An wen die 50 Millionen Euro Versicherungssumme für die Saliera gehen würden, scheint nicht geregelt.
WIEN. Durch den aktuellen Anlass, den Millionen-Diebstahl im Kunsthistorischen Museum, kam ein seit langem ungeklärter Zustand ans Tageslicht. Dass die Saliera nämlich überhaupt bei der Uniqa versichert war, ist sozusagen Glück. Denn nach dem Gesetz sind die Direktoren nicht dazu verpflichtet, eine private Versicherung für ihre Sammlungen abzuschließen. Das bestätigt der "Presse" auch die zuständige Sektionsleiterin im Bildungsministerium, Brigitte Böck: "Immobilien und Objekte der Bundesmuseen sind immer noch im Eigentum des Bundes und für beide gilt der Grundsatz der Nichtversicherung. Weder Immobilien noch Objekte müssten versichert werden. Es gab eine Empfehlung des Rechnungshofes, die als Erlass an alle Häuser ging, keine kommerziellen Versicherungen abzuschließen, sondern in Sicherheitsmaßnahmen zu investieren. Aber es stand jedem Direktor frei, private Versicherungen abzuschließen."

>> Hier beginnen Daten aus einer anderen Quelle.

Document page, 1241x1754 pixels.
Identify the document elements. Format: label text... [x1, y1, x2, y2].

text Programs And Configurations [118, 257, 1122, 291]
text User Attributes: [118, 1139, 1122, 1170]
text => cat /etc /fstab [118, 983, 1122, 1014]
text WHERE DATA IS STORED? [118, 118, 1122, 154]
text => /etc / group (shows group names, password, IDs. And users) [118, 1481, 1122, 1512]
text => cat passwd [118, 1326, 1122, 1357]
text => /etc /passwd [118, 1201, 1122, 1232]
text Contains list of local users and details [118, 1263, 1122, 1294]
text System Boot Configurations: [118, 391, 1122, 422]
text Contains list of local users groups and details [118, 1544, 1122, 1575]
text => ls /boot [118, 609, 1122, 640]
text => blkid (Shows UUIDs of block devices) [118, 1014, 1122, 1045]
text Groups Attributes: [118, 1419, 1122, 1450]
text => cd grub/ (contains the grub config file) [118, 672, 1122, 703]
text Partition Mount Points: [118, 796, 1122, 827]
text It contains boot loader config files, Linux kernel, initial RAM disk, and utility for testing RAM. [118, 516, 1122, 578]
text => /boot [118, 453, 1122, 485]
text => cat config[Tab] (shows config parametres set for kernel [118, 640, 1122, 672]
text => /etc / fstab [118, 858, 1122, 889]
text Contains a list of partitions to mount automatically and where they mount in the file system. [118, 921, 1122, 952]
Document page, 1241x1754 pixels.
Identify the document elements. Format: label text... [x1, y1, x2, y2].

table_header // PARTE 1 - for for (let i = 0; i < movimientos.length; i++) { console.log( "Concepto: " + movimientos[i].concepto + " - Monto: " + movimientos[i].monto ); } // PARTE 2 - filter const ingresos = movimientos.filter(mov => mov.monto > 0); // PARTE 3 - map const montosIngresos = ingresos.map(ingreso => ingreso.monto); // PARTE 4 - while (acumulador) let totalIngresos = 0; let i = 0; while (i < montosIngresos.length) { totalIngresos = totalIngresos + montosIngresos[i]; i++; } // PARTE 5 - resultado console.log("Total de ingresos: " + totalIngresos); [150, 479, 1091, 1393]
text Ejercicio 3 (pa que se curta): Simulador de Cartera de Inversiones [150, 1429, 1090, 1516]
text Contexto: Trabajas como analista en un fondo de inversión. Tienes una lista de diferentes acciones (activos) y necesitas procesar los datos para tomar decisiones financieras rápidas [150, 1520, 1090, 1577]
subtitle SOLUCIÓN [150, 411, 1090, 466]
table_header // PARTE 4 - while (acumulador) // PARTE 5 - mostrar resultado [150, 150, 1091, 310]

Die meisten Museen, wie das Kunsthistorische, die Österreichische Galerie Belvedere, die Albertina, das Technische Museum und die Nationalbibliothek schlossen private Versicherungen ab. Andere, wie das Museums für angewandte Kunst (MAK), nicht. MAK-Direktor Peter Noever: "Ich habe die Sammlung nicht versichern lassen, weil Kunst nicht durch Geld zu ersetzen ist. Das sind ja keine Sportgeräte". Die Haftung trägt er als Geschäftsführer selber.
Vor der Ausgliederung war alles anders, da galt die Bundeshaftung. "Bei der Bundeshaftung wäre das Objekt einfach aus dem Vermögen des Staates gestrichen worden. Nur bei Leihgaben von außen musste der Staat zahlen".
"Ich habe die Versicherung damals abgeschlossen, weil mich nichts aus der Haftung als Direktor entbindet", begründet Seipel seine Entscheidung - "Selbsterhaltungstrieb sozusagen. Aber die Versicherung ist sowieso nur ein Tropfen des Trostes." Nur, wohin dieser Tropfen eigentlich fallen wird, wenn überhaupt, scheint alles andere als klar. Weder das Kunsthistorische, noch die Uniqa, noch Sektionsleiterin Böck, gaben am Montag Auskunft, wer die 50 Millionen Euro letztendlich erhalten wird. Wie das weitere Procedere sei, wisse man noch nicht.
Rechtlich gesehen ist die Versicherung dem Vertragspartner, in dem Fall dem KHM verpflichtet. Wie das Museum aber als Leihnehmer des Staates den Schaden der Republik nach Ende des Leihvertrages - der auf die Dauer der Geltung des Bundesmuseengesetztes abgeschlossen ist, wieder ersetzen soll, scheint nicht geregelt zu sein. Für Johanna Rachinger, Generaldirektorin der Nationalbibliothek, liegt der Fall klar: "Ich gehe davon aus, dass uns das Geld bleiben würde. Wir zahlen ja auch die Prämien."